The problem is what they get up to in the meantime. "They end up distracting us from their crummy work with giant desks," says Robert Sutton of the Stanford Graduate School of Business in California. "They replace action with incomprehensible acronyms, blame others for failure, and cheat to create the illusion of progress." Meanwhile, Peter and Hull concluded, the actual work gets done by those who have not yet scaled the summit of their own incompetence. That would be you and me, then.
Pervasively inept
The "Peter principle" undoubtedly appeals to the cynic in all of us. It is also quite possibly true, if subsequent academic studies are to be believed. The longer a person stays at a particular level in an organisation, the more most measures of their performance fall - including subjective evaluations and the frequency and size of pay rises and bonuses. It is a finding entirely consistent with the idea that people eventually become bogged down by their own incompetence.
Economist Edward Lazear, also of Stanford, is one person who has tried to pin down why. His suggestion is that it is down to chance. People mostly get promoted because they have performed a particular task unusually well. That could be because they are generally competent, but equally they might just by fluke have been well-suited to that one job.

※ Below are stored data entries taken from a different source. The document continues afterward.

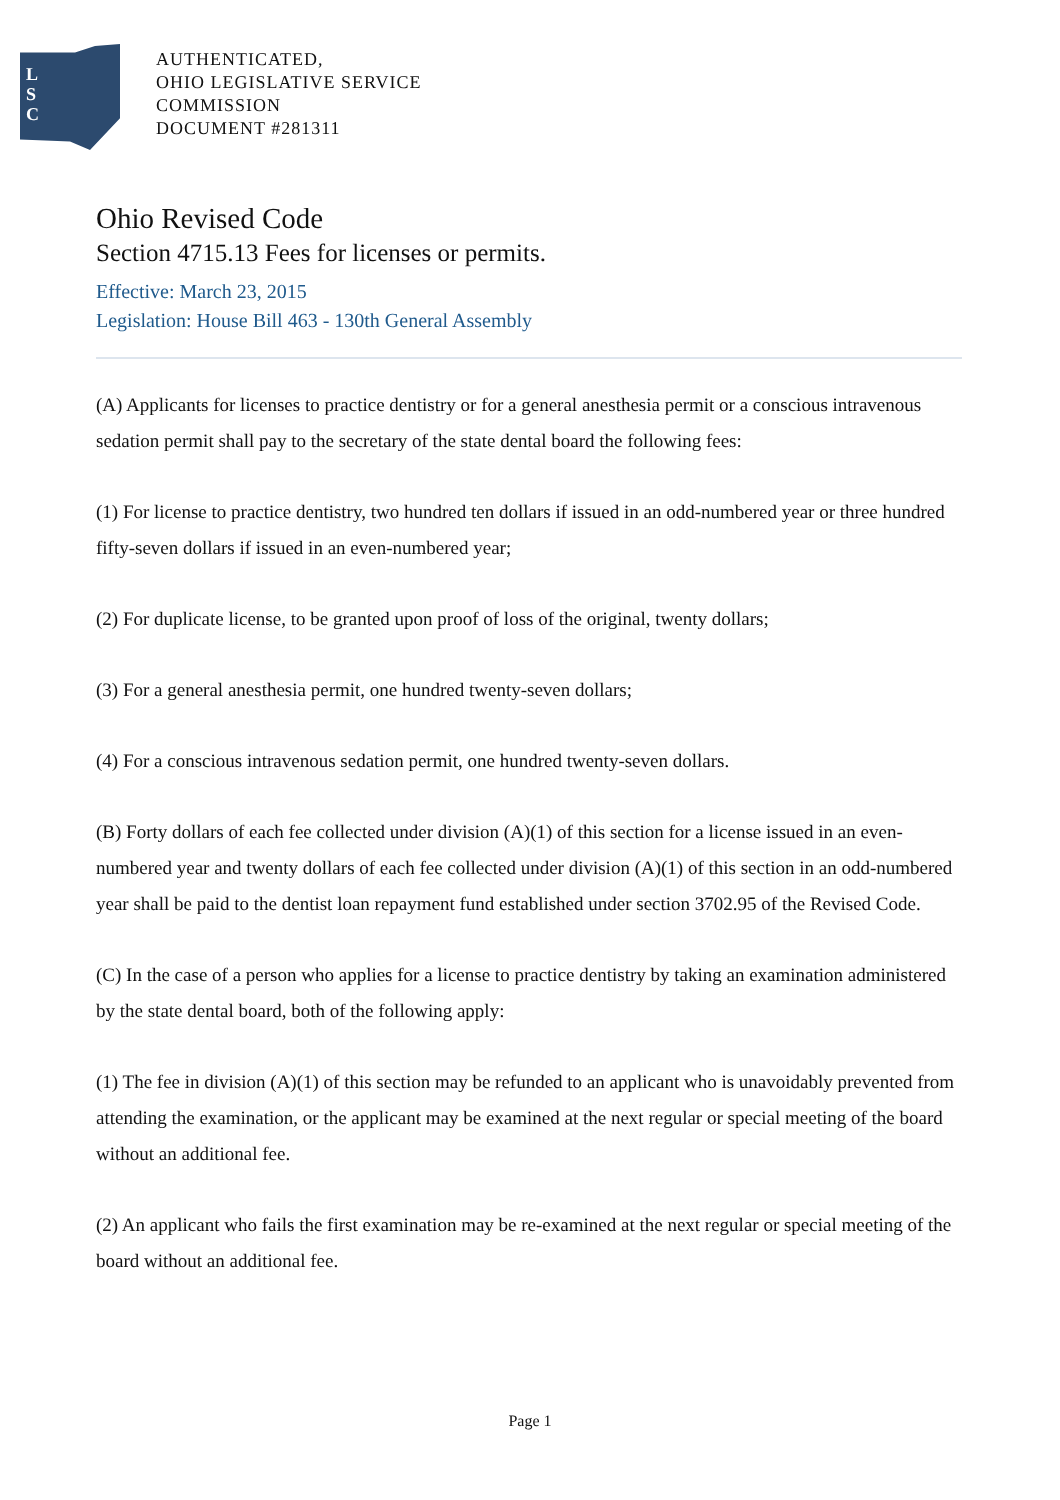L
S
C
AUTHENTICATED,
OHIO LEGISLATIVE SERVICE
COMMISSION
DOCUMENT #281311
Ohio Revised Code
Section 4715.13 Fees for licenses or permits.
Effective: March 23, 2015
Legislation: House Bill 463 - 130th General Assembly
(A) Applicants for licenses to practice dentistry or for a general anesthesia permit or a conscious intravenous sedation permit shall pay to the secretary of the state dental board the following fees:
(1) For license to practice dentistry, two hundred ten dollars if issued in an odd-numbered year or three hundred fifty-seven dollars if issued in an even-numbered year;
(2) For duplicate license, to be granted upon proof of loss of the original, twenty dollars;
(3) For a general anesthesia permit, one hundred twenty-seven dollars;
(4) For a conscious intravenous sedation permit, one hundred twenty-seven dollars.
(B) Forty dollars of each fee collected under division (A)(1) of this section for a license issued in an even-numbered year and twenty dollars of each fee collected under division (A)(1) of this section in an odd-numbered year shall be paid to the dentist loan repayment fund established under section 3702.95 of the Revised Code.
(C) In the case of a person who applies for a license to practice dentistry by taking an examination administered by the state dental board, both of the following apply:
(1) The fee in division (A)(1) of this section may be refunded to an applicant who is unavoidably prevented from attending the examination, or the applicant may be examined at the next regular or special meeting of the board without an additional fee.
(2) An applicant who fails the first examination may be re-examined at the next regular or special meeting of the board without an additional fee.
Page 1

Lazear postulated that every worker's ability to do his or her job well is determined by their basic competence plus an additional transitory component determined by circumstance. There is no guarantee that this transitory component will be maintained after a promotion, especially if the new position requires different abilities. An electrician doing excellent work on the factory floor might not have the interpersonal skills needed to manage a team of electricians. A skilled and sensitive doctor might flounder when faced with the multitudinous difficulties of running a hospital. A cabinet minister prudently managing the finances of a nation might not necessarily be the best choice to step up and lead it.

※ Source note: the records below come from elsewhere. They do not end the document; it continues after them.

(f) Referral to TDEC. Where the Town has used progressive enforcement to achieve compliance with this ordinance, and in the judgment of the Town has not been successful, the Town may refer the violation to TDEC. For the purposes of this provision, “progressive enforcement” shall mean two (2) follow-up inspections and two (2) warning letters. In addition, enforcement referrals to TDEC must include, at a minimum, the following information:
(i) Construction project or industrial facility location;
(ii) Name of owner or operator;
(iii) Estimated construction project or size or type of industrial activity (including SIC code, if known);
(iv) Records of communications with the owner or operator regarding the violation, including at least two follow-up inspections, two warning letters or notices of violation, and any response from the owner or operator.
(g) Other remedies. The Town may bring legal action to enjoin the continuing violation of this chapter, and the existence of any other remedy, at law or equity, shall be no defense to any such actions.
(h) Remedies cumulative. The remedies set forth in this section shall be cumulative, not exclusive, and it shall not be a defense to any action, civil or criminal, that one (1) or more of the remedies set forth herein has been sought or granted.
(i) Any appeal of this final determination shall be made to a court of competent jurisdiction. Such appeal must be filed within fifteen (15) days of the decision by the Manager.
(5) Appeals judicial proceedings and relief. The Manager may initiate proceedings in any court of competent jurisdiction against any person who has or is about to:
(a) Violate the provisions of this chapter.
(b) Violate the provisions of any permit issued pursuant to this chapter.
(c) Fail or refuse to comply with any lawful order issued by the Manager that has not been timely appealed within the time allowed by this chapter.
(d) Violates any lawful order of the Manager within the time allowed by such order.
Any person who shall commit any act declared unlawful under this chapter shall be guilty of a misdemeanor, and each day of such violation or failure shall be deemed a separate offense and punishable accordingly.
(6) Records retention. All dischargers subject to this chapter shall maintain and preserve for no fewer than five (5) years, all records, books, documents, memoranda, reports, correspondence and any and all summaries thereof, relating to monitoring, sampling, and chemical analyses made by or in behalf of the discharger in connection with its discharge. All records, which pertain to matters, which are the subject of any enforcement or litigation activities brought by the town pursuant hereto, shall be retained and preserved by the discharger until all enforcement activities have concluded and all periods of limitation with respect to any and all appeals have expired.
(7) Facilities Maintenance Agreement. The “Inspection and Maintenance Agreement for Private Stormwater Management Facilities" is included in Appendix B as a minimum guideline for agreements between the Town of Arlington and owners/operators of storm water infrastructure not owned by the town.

In other words, following promotion a person is likely to regress to their baseline competence, losing that extra something that prompted their rise. That baseline might be above or below the degree of competence demanded in the new, high-level job. If in a particular workplace the staff who are promoted consistently fall short in this respect, promotion can become the dominant force driving pervasive ineptitude, Lazear's mathematical models showed.
It is a view underpinned by simulations of promotion dynamics performed in early 2009 by physicist Alessandro Pluchino and colleagues at the University of Catania in Italy (Physica A, vol 389, p 467). They started by accepting the conventional notion that people who do well at one level will do well at the next one up. If the employees who are most successful in their job are always selected to move up the ladder, then the organisation rapidly fills with competent individuals, especially at the higher levels.
But what happens if the conventional idea is false and employees' ability to perform at higher levels has no link to their competence at lower levels? The result is profoundly different, as you might expect. Promoting the best-performing employees merely takes people out of positions where they are doing well and pushes them upwards until they arrive at a position for which they lack the requisite skills. Their promotion history then comes to an end: the Peter principle wins out.